Kepala Satuan Reserse Kriminal (Kasat Reskrim) Polres Metro Jakarta Pusat, AKBP Roby Heri Saputra, mengonfirmasi pada Selasa (4/8) bahwa pihaknya tidak menemukan adanya unsur kejahatan dalam kasus ini. "Iya dihentikan, kami sedang menjadwalkan gelar perkara untuk menghentikan proses penyelidikan (henti lidik)," ujar Roby saat dihubungi awak media.

Setelah memeriksa sejumlah saksi kunci, termasuk Jesslyn Wijaya sendiri, aparat kepolisian menyimpulkan bahwa laporan awal tentang penculikan tidak terbukti. "Bukan (penculikan). Semua pihak sudah dimintai keterangan dan hasilnya sudah sesuai. Kasus ini tuntas," tegas Roby, menandakan bahwa penyelidikan telah rampung.
Sebelumnya, Jesslyn Wijaya dilaporkan hilang dari sebuah acara keluarga di Jakarta Pusat pada 13 Juli lalu, memicu kekhawatiran publik. Namun, laporan tersebut kemudian dicabut oleh pelapor pada 19 Juli, menimbulkan spekulasi.
Penyelidikan mendalam yang dilakukan polisi akhirnya mengungkap fakta mengejutkan. Orang-orang yang membawa Jesslyn pada saat kejadian ternyata adalah suruhan langsung dari ibunya. "Ada pihak-pihak yang diinstruksikan oleh ibunda Jesslyn untuk menjemputnya," beber Roby di Polda Metro Jaya pada Jumat (31/7), menjelaskan duduk perkara yang sebenarnya.

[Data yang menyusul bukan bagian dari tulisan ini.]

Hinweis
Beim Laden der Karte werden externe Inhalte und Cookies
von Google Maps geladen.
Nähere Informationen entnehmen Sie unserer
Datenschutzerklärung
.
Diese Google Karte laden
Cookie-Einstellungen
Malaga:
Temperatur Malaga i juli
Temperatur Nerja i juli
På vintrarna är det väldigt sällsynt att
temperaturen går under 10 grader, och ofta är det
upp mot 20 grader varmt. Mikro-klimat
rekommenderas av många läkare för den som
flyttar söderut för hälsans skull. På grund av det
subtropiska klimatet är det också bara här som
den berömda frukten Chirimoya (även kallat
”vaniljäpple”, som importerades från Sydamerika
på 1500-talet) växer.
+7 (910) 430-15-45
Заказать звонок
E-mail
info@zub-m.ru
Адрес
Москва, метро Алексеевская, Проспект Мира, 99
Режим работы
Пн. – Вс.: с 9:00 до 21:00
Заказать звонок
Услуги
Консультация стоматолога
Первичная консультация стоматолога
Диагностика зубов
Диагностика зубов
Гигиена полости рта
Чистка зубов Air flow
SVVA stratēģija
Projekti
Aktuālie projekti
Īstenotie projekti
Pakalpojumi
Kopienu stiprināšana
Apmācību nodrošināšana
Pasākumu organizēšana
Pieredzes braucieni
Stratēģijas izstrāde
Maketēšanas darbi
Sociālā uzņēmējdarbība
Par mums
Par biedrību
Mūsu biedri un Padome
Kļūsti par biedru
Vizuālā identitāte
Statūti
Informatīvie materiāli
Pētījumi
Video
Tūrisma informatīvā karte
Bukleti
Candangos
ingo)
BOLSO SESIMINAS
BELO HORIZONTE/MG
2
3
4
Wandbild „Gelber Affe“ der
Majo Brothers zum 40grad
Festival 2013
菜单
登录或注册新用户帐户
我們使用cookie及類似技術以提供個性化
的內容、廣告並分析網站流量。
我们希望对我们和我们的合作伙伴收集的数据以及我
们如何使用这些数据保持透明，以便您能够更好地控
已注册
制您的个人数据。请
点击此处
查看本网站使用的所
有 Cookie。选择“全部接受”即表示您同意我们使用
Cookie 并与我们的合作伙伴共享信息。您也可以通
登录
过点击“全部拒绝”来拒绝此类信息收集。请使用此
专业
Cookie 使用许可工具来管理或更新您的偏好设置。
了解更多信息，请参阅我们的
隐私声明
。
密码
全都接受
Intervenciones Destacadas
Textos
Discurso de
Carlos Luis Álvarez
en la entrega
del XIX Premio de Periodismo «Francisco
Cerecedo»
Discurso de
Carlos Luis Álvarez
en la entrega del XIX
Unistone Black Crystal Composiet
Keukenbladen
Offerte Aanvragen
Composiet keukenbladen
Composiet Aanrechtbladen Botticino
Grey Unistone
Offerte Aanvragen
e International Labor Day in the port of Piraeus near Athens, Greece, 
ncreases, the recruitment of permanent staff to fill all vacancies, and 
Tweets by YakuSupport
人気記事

Saat ini, kondisi Jesslyn Wijaya dipastikan sehat walafiat. Berdasarkan informasi yang diperoleh kepolisian, Jesslyn diketahui telah berada di luar negeri bersama ibu dan tantenya. "Kami mendapatkan informasi bahwa Jesslyn, setelah dari lokasi kejadian, melanjutkan perjalanan ke Semarang. Dari Bandara Ahmad Yani, ia terbang ke Malaysia, lalu melanjutkan ke Bangkok, ditemani oleh ibu dan tantenya," rinci Roby. Dengan terungkapnya fakta ini, kasus yang sempat menjadi sorotan publik ini resmi ditutup.